Nous attendons du Gouvernement qu’il relève son prix à 49, 5 euros au moins le mégawattheure et qu’il laisse son plafond inchangé à 120 térawattheures au plus, conformément à la loi du 16 août 2022 portant mesures d’urgence pour la protection du pouvoir d’achat.
S’agissant des pénalités pesant sur les fournisseurs alternatifs, qui ont atteint 1, 6 milliard d’euros en 2022, nous souhaitons que le montant du premier complément de prix soit alloué au consommateur et que le plafond du second complément de prix soit supprimé. Or l’article 225 de la loi de finances pour 2024 a autorisé le Gouvernement à capter ses recettes à son profit, au mépris des recommandations de notre commission et de celles du régulateur.
Notre commission a aussi plaidé pour renforcer les contrôles et les sanctions liées à l’Arenh, qui ont été mis à rude épreuve par le relèvement exceptionnel de son plafond en 2022. Il faut faire évoluer la notion d’abus d’Arenh pour réprimer l’ensemble des comportements opportunistes des fournisseurs.
Dans le même esprit, il faut compléter les sanctions et accélérer les procédures du régulateur pour priver du bénéfice de l’Arenh les fournisseurs coupables d’abus avérés.
Notre commission a également appelé à consolider les obligations des fournisseurs pour conjurer le risque de défaillance.

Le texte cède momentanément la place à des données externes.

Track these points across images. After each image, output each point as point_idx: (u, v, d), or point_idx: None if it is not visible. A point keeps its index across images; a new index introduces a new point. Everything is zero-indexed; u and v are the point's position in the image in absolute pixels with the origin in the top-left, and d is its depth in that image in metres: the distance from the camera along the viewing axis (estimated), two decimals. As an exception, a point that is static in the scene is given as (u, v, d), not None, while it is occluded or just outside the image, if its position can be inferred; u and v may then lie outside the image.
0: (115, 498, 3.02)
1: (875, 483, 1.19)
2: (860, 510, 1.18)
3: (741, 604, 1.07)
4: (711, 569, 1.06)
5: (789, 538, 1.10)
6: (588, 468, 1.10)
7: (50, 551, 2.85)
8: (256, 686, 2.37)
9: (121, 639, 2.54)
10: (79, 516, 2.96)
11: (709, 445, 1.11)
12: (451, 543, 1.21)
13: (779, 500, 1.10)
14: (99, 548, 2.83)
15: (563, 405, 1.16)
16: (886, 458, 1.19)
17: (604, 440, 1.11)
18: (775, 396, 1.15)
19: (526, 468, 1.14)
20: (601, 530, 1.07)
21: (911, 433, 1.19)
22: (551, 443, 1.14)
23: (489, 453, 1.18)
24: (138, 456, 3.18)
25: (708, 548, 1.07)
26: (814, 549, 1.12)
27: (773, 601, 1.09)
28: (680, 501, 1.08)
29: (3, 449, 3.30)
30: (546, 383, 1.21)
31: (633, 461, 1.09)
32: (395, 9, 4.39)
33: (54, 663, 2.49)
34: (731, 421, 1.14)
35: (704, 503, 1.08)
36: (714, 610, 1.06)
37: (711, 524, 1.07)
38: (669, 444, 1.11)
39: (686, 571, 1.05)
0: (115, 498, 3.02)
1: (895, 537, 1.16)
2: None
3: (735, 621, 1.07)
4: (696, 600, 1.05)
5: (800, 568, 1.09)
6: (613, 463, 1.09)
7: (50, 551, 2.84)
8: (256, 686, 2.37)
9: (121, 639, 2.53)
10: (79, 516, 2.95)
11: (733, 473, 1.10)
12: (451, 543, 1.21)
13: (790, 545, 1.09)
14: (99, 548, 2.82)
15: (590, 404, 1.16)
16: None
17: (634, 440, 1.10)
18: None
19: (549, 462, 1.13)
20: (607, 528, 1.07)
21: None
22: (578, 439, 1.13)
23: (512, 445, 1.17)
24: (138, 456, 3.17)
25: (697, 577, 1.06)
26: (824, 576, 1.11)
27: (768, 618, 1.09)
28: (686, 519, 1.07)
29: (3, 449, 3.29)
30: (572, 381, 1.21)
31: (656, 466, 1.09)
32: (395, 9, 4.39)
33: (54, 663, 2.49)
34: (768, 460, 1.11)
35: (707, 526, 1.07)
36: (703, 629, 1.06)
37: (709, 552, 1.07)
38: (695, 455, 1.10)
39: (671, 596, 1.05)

Les conditions requises pour bénéficier d’une autorisation de fourniture d’électricité doivent être confortées avec l’imposition d’obligations prudentielles.
De plus, il faut centraliser les demandes et les contrôles liés à ces autorisations auprès du régulateur plutôt que du ministère, et ce dans un souci de rationalité et d’efficacité.

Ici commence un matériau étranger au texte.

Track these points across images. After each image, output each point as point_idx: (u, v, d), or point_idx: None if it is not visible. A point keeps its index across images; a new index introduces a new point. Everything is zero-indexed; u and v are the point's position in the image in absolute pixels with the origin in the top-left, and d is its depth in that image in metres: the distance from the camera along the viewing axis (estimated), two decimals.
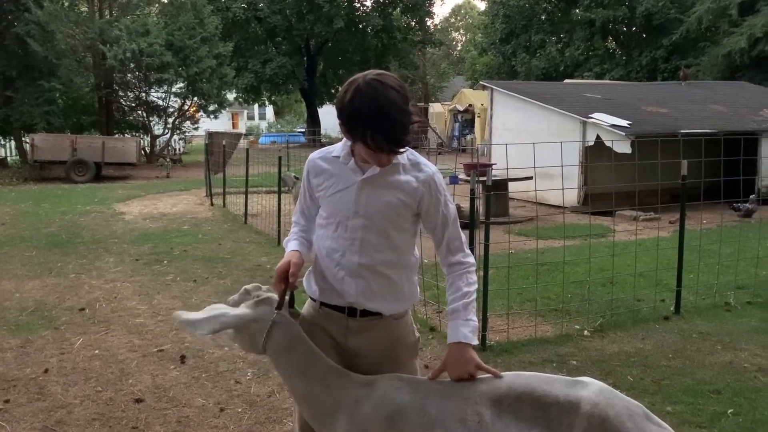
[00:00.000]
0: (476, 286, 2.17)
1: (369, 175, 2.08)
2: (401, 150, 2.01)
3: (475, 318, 2.12)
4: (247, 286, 2.20)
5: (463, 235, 2.21)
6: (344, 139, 2.13)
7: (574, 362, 4.49)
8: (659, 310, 5.61)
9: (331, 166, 2.15)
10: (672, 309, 5.60)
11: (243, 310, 2.12)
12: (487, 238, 4.87)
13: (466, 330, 2.08)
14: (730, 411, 3.73)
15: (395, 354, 2.20)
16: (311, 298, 2.26)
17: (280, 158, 9.06)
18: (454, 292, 2.14)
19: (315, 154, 2.23)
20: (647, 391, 4.04)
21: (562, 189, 7.07)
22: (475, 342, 2.09)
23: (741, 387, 4.07)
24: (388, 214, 2.11)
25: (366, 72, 2.01)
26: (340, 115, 2.00)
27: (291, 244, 2.25)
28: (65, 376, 4.33)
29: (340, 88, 2.07)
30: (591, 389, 1.94)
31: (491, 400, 1.96)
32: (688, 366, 4.43)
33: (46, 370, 4.40)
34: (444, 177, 2.28)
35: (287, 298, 2.15)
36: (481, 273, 4.83)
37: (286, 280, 2.12)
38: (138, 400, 3.96)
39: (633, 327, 5.23)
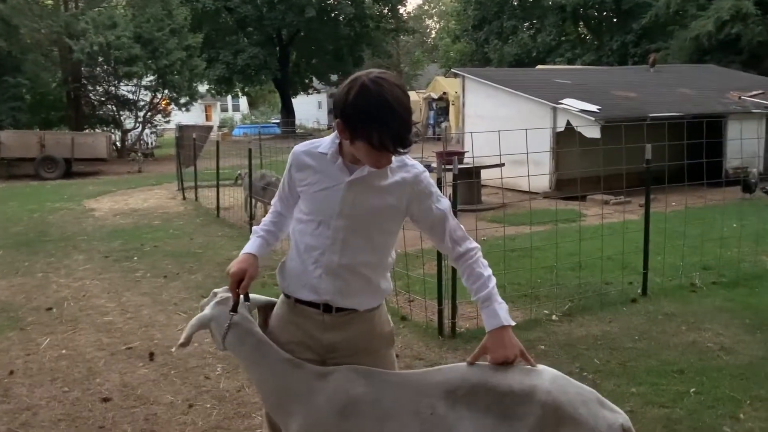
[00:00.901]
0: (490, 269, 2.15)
1: (357, 176, 2.04)
2: (405, 151, 1.96)
3: (501, 299, 2.10)
4: (216, 290, 2.26)
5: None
6: (332, 136, 2.08)
7: (543, 347, 4.54)
8: (627, 292, 5.70)
9: (317, 162, 2.09)
10: (639, 291, 5.69)
11: (205, 311, 2.22)
12: None
13: (503, 312, 2.07)
14: (692, 390, 3.81)
15: (371, 346, 2.20)
16: (285, 294, 2.23)
17: (250, 150, 8.99)
18: (477, 279, 2.11)
19: (300, 147, 2.17)
20: (613, 373, 4.10)
21: (528, 175, 7.11)
22: (513, 323, 2.08)
23: (704, 366, 4.16)
24: (374, 218, 2.09)
25: (368, 71, 1.96)
26: (342, 113, 1.93)
27: (252, 245, 2.23)
28: (31, 377, 4.27)
29: (339, 86, 2.01)
30: (544, 377, 1.96)
31: (445, 392, 1.98)
32: (653, 347, 4.51)
33: (11, 372, 4.34)
34: None
35: (241, 298, 2.20)
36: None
37: (238, 285, 2.14)
38: (105, 399, 3.92)
39: (601, 310, 5.30)
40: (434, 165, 9.83)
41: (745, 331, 4.74)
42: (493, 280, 2.12)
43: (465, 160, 11.73)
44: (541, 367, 2.03)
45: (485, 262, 2.16)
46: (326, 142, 2.10)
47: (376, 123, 1.87)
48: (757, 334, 4.68)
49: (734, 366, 4.14)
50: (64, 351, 4.72)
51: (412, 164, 2.12)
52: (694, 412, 3.54)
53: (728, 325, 4.87)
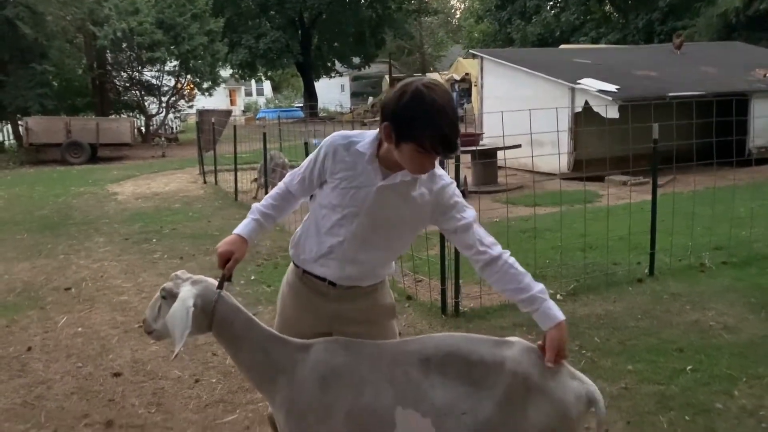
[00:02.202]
0: None
1: (388, 182, 2.10)
2: (453, 154, 2.03)
3: None
4: (177, 272, 2.27)
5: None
6: (373, 136, 2.12)
7: None
8: (634, 273, 5.69)
9: (353, 159, 2.12)
10: (646, 271, 5.68)
11: (186, 290, 2.17)
12: None
13: (557, 309, 2.11)
14: (689, 368, 3.83)
15: (374, 315, 2.33)
16: (295, 264, 2.35)
17: (264, 134, 9.09)
18: (520, 281, 2.11)
19: (339, 140, 2.17)
20: (612, 351, 4.13)
21: (531, 155, 7.10)
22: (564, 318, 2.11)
23: (704, 344, 4.17)
24: (397, 224, 2.18)
25: (419, 77, 2.03)
26: (394, 115, 1.96)
27: (246, 227, 2.28)
28: (47, 353, 4.45)
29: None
30: (515, 349, 2.03)
31: (419, 360, 2.06)
32: (654, 326, 4.52)
33: (29, 348, 4.53)
34: None
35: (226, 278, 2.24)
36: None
37: (224, 265, 2.21)
38: (116, 374, 4.08)
39: (606, 290, 5.31)
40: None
41: (749, 311, 4.72)
42: (539, 284, 2.13)
43: (482, 142, 11.74)
44: (513, 338, 2.10)
45: (518, 263, 2.16)
46: (366, 141, 2.12)
47: (429, 127, 1.93)
48: (761, 313, 4.66)
49: (734, 345, 4.14)
50: (80, 329, 4.90)
51: (440, 175, 2.17)
52: (688, 389, 3.57)
53: (733, 305, 4.85)
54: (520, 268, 2.15)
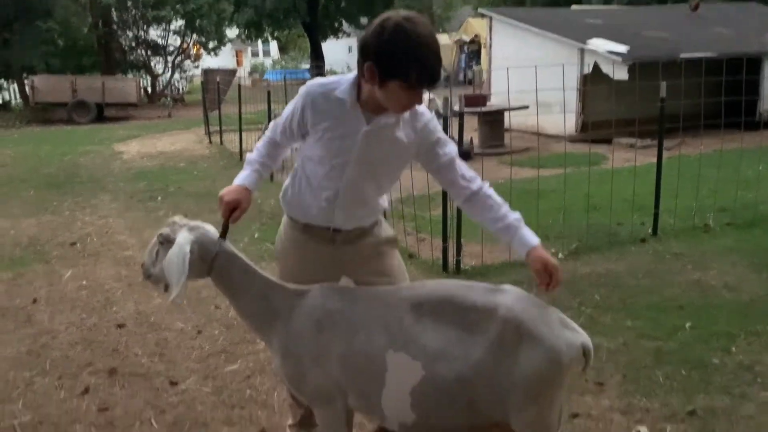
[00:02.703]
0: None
1: (373, 126, 2.09)
2: (435, 85, 1.99)
3: None
4: (174, 218, 2.27)
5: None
6: (350, 81, 2.07)
7: None
8: (637, 233, 5.68)
9: (333, 107, 2.08)
10: (650, 232, 5.66)
11: (183, 236, 2.16)
12: None
13: (532, 236, 2.14)
14: (688, 324, 3.84)
15: (380, 248, 2.37)
16: (291, 218, 2.35)
17: (269, 92, 9.03)
18: (497, 210, 2.17)
19: (316, 87, 2.13)
20: (612, 308, 4.15)
21: (536, 113, 7.02)
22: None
23: (704, 303, 4.17)
24: (386, 165, 2.19)
25: (395, 11, 1.96)
26: (376, 54, 1.91)
27: (248, 178, 2.26)
28: (52, 305, 4.51)
29: (368, 26, 1.99)
30: (508, 296, 2.03)
31: (412, 305, 2.07)
32: (655, 285, 4.53)
33: (35, 300, 4.59)
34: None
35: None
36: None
37: (230, 214, 2.19)
38: (120, 326, 4.14)
39: (608, 250, 5.31)
40: (456, 108, 9.77)
41: (751, 271, 4.71)
42: (507, 207, 2.18)
43: (489, 103, 11.62)
44: (507, 286, 2.10)
45: (496, 193, 2.20)
46: (344, 86, 2.07)
47: (414, 60, 1.90)
48: (763, 273, 4.65)
49: (734, 303, 4.15)
50: (84, 282, 4.95)
51: (421, 112, 2.15)
52: (686, 345, 3.59)
53: (736, 265, 4.84)
54: (498, 199, 2.19)
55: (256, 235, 6.13)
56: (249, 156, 2.35)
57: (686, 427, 2.84)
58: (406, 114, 2.09)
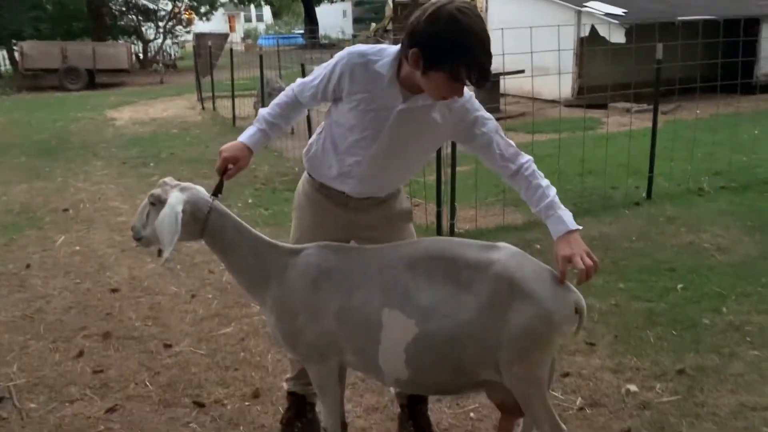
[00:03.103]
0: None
1: (409, 105, 2.03)
2: (486, 83, 1.91)
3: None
4: (165, 179, 2.21)
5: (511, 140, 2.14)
6: (392, 57, 2.00)
7: (538, 246, 4.60)
8: (631, 197, 5.68)
9: (372, 80, 2.03)
10: (644, 195, 5.66)
11: (175, 196, 2.12)
12: None
13: (569, 217, 2.04)
14: (680, 286, 3.86)
15: (392, 219, 2.33)
16: (310, 175, 2.32)
17: (261, 56, 8.91)
18: (536, 191, 2.08)
19: (356, 56, 2.05)
20: (604, 270, 4.15)
21: (532, 75, 6.96)
22: (579, 227, 2.04)
23: (696, 265, 4.19)
24: (416, 145, 2.14)
25: (449, 0, 1.85)
26: (424, 42, 1.85)
27: (252, 137, 2.20)
28: (46, 270, 4.51)
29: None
30: (503, 252, 2.02)
31: (407, 264, 2.06)
32: (648, 247, 4.54)
33: (28, 266, 4.58)
34: None
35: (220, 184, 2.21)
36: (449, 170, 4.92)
37: (226, 169, 2.17)
38: (114, 290, 4.14)
39: (602, 213, 5.31)
40: None
41: (744, 233, 4.72)
42: (553, 190, 2.08)
43: None
44: (502, 243, 2.09)
45: (541, 173, 2.11)
46: (385, 60, 2.01)
47: (464, 54, 1.83)
48: (756, 235, 4.66)
49: (726, 264, 4.17)
50: (77, 248, 4.94)
51: None
52: (677, 306, 3.61)
53: (729, 227, 4.85)
54: (538, 179, 2.09)
55: (249, 201, 6.11)
56: (261, 111, 2.26)
57: (675, 386, 2.87)
58: None
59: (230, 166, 2.16)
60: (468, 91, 2.06)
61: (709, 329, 3.35)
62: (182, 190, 2.16)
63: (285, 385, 2.67)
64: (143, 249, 4.83)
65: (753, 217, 5.02)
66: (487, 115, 2.12)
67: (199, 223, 2.15)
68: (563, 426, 2.19)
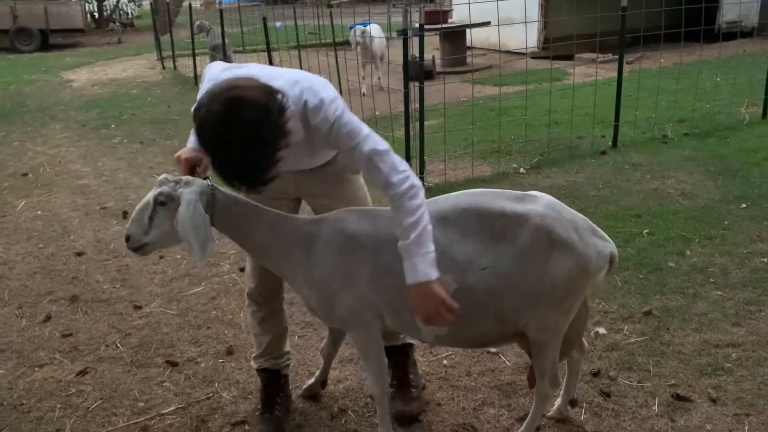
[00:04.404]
0: (421, 210, 1.84)
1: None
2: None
3: (430, 247, 1.85)
4: (160, 177, 2.00)
5: (389, 161, 1.87)
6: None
7: None
8: (597, 145, 5.73)
9: None
10: (610, 144, 5.71)
11: (188, 192, 1.92)
12: (420, 82, 4.82)
13: (423, 266, 1.84)
14: (645, 231, 3.93)
15: (344, 177, 2.27)
16: None
17: (221, 11, 8.66)
18: (398, 228, 1.87)
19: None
20: None
21: (498, 24, 6.91)
22: (435, 275, 1.84)
23: (661, 210, 4.27)
24: (309, 155, 2.11)
25: (223, 83, 1.73)
26: None
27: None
28: (7, 236, 4.39)
29: None
30: (540, 203, 1.99)
31: (437, 219, 1.97)
32: (614, 194, 4.60)
33: None
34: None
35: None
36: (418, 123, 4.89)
37: (191, 172, 2.00)
38: (79, 254, 4.06)
39: (569, 162, 5.35)
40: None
41: (707, 178, 4.81)
42: (417, 228, 1.83)
43: (451, 20, 11.35)
44: (537, 192, 2.06)
45: (412, 205, 1.84)
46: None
47: (214, 157, 1.78)
48: (719, 179, 4.76)
49: (690, 209, 4.25)
50: (39, 212, 4.82)
51: (315, 109, 1.88)
52: (643, 251, 3.68)
53: (692, 173, 4.93)
54: (406, 217, 1.84)
55: None
56: None
57: (642, 327, 2.95)
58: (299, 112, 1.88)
59: (197, 168, 2.00)
60: (328, 116, 1.87)
61: (674, 272, 3.43)
62: (187, 183, 1.96)
63: (253, 364, 2.55)
64: (107, 212, 4.73)
65: (715, 163, 5.11)
66: (360, 135, 1.88)
67: (208, 212, 1.97)
68: (561, 381, 2.25)
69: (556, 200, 2.03)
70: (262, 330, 2.47)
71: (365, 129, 1.90)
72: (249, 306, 2.48)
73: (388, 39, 9.51)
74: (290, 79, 1.91)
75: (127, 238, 1.98)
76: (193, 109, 1.81)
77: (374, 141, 1.89)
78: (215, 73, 2.05)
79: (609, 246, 2.03)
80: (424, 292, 1.85)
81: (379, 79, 8.95)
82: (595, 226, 2.05)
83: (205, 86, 2.01)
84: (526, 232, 1.93)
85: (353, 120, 1.90)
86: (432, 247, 1.86)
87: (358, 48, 8.79)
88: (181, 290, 3.54)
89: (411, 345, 2.59)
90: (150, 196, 1.94)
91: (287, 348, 2.55)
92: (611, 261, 2.04)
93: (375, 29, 8.91)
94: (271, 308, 2.45)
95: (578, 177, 5.00)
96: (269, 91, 1.76)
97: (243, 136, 1.68)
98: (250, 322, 2.52)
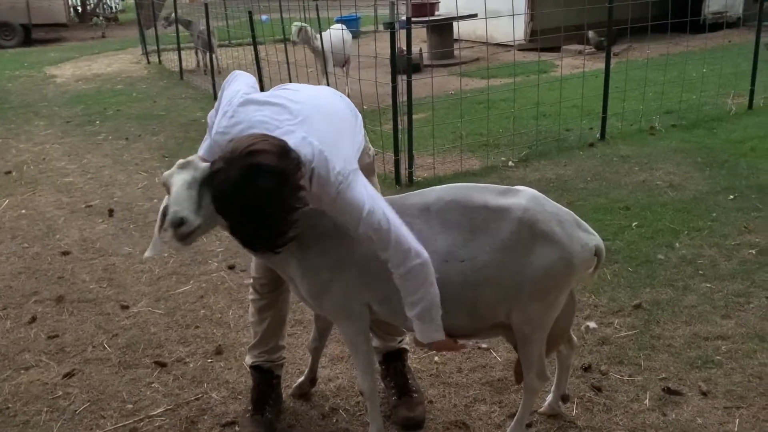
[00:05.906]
0: (422, 290, 1.88)
1: None
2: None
3: (436, 318, 1.92)
4: (181, 161, 1.93)
5: (390, 240, 1.86)
6: None
7: None
8: (585, 138, 5.72)
9: None
10: (598, 136, 5.72)
11: (195, 170, 1.88)
12: (407, 76, 4.78)
13: (429, 334, 1.97)
14: (635, 224, 3.94)
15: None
16: None
17: (206, 5, 8.57)
18: (403, 299, 1.95)
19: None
20: None
21: (485, 17, 6.87)
22: (441, 338, 1.97)
23: (650, 202, 4.27)
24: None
25: (243, 144, 1.72)
26: None
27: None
28: None
29: None
30: (523, 196, 1.99)
31: (420, 210, 2.01)
32: (603, 187, 4.60)
33: None
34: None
35: None
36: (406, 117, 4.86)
37: None
38: (65, 253, 4.00)
39: (557, 155, 5.35)
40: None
41: (695, 169, 4.82)
42: (417, 308, 1.91)
43: (438, 12, 11.30)
44: (521, 187, 2.06)
45: (412, 286, 1.90)
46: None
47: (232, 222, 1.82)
48: (706, 171, 4.77)
49: (678, 201, 4.26)
50: (23, 211, 4.75)
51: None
52: (632, 243, 3.69)
53: (680, 164, 4.95)
54: (409, 295, 1.92)
55: None
56: (211, 116, 2.12)
57: (632, 320, 2.95)
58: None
59: None
60: (344, 202, 1.87)
61: (663, 264, 3.43)
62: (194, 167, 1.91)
63: (247, 358, 2.52)
64: (93, 211, 4.67)
65: (703, 154, 5.13)
66: (361, 223, 1.87)
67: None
68: (549, 375, 2.24)
69: (540, 194, 2.03)
70: (260, 317, 2.44)
71: (368, 205, 1.85)
72: (251, 294, 2.47)
73: (374, 33, 9.42)
74: (301, 137, 1.86)
75: (180, 222, 1.77)
76: (211, 169, 1.80)
77: (376, 219, 1.85)
78: (233, 95, 2.01)
79: (594, 239, 2.02)
80: (432, 345, 2.03)
81: (347, 86, 7.81)
82: (580, 219, 2.05)
83: (222, 115, 1.97)
84: (508, 225, 1.94)
85: (357, 195, 1.85)
86: (438, 318, 1.93)
87: (305, 47, 7.94)
88: (169, 289, 3.50)
89: (406, 351, 2.58)
90: (181, 180, 1.82)
91: (282, 343, 2.52)
92: (599, 255, 2.03)
93: (336, 34, 8.05)
94: (273, 298, 2.43)
95: (567, 170, 4.99)
96: (285, 153, 1.76)
97: (260, 204, 1.70)
98: (250, 310, 2.51)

Une fois délivrées, ces autorisations doivent bien sûr être mieux encadrées, avec des suspensions et des retraits effectifs.

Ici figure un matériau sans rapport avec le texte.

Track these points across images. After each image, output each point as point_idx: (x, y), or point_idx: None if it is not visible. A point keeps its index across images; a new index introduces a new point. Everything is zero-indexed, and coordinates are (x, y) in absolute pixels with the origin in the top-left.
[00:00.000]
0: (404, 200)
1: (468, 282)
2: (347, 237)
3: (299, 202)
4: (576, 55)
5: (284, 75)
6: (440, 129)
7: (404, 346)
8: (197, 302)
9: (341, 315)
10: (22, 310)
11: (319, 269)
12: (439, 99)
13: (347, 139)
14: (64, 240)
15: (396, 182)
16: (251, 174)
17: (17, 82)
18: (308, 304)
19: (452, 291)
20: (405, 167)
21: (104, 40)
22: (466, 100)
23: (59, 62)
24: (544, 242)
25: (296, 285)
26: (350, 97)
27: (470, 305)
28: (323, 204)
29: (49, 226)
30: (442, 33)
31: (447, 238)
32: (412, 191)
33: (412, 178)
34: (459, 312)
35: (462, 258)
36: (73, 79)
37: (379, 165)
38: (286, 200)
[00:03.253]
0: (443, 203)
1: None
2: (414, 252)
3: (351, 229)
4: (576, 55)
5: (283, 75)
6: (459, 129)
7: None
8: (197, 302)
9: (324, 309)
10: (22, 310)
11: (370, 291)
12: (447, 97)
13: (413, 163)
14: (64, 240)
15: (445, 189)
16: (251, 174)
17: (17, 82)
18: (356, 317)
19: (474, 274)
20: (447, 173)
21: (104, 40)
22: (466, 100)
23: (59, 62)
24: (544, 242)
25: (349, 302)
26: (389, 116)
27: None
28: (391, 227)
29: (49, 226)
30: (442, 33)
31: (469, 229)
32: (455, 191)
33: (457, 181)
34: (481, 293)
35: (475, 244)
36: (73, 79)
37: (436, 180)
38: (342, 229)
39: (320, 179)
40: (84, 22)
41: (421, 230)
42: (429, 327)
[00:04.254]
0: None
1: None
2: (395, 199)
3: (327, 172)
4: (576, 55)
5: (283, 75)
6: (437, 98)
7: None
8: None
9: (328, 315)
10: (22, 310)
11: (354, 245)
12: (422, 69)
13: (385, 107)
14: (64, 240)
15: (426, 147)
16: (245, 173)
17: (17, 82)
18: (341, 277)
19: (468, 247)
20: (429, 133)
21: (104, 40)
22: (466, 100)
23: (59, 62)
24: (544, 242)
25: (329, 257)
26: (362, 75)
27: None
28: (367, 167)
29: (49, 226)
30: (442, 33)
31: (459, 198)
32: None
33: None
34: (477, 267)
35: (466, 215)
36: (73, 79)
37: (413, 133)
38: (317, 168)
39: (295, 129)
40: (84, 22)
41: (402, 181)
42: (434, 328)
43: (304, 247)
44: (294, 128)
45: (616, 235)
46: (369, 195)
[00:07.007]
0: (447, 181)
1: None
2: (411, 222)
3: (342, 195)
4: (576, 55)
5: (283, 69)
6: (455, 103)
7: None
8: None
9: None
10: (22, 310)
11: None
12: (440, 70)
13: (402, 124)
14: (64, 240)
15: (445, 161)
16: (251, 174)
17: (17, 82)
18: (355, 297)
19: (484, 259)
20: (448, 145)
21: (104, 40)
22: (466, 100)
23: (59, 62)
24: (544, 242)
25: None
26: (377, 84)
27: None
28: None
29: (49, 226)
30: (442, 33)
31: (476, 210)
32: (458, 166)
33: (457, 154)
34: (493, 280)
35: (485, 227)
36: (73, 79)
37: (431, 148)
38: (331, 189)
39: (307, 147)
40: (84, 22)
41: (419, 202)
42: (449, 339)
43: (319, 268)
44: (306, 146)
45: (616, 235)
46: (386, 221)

En outre, notre commission a appelé à améliorer la protection des consommateurs. Les conditions permises pour modifier les contrats doivent être limitées, avec un allongement du délai de prévenance.
L’information sur les offres, notamment sur leur caractère risqué, peut aussi progresser.
Enfin, le comparateur d’offres du médiateur national de l’énergie doit être complété selon une logique de name and shame.
Le projet de loi sur la souveraineté énergétique doit permettre d’avancer sur ces importants sujets de régulation. Certains des articles proposés sont utiles, comme ceux qui tendent à renforcer l’information des consommateurs, à encadrer les modifications des contrats, à étendre les tarifs réglementés, à imposer des obligations prudentielles ou à consolider les contrôles et les sanctions.
En revanche, aucune décentralisation des autorisations de fourniture d’électricité du ministère vers le régulateur n’est prévue. Et si le régulateur est mentionné, le médiateur est omis.
De plus, il restera à évaluer l’impact sur les consommateurs du « versement universel nucléaire ». En effet, il faut s’assurer que ce versement renforce le principe de péréquation tarifaire, qui garantit l’accès à l’électricité à un même prix sur l’ensemble du territoire, ainsi que les tarifs réglementés, qui protègent les deux tiers des consommateurs résidentiels d’électricité.
Monsieur le ministre, entendez-vous consolider le projet de loi en ce sens avant son dépôt ? Sinon, nous le ferons. Et comptez-vous reprendre par voie réglementaire les autres préconisations formulées par notre commission ? En particulier, le dispositif de l’Arenh sera-t-il revu d’ici à son extinction pour éviter que le scénario de 2022, marqué par un évident effet d’aubaine, ne se reproduise ?
En cette période très incertaine quant à l’évolution des prix, les consommateurs ont besoin d’un cadre législatif et réglementaire protecteur, car l’accès à l’électricité de première nécessité relève en définitive d’un principe de solidarité nationale. Or, selon l’Observatoire national de la précarité énergétique, 3, 4 millions de ménages étaient en situation de précarité énergétique en 2021, soit 11, 9 % du total.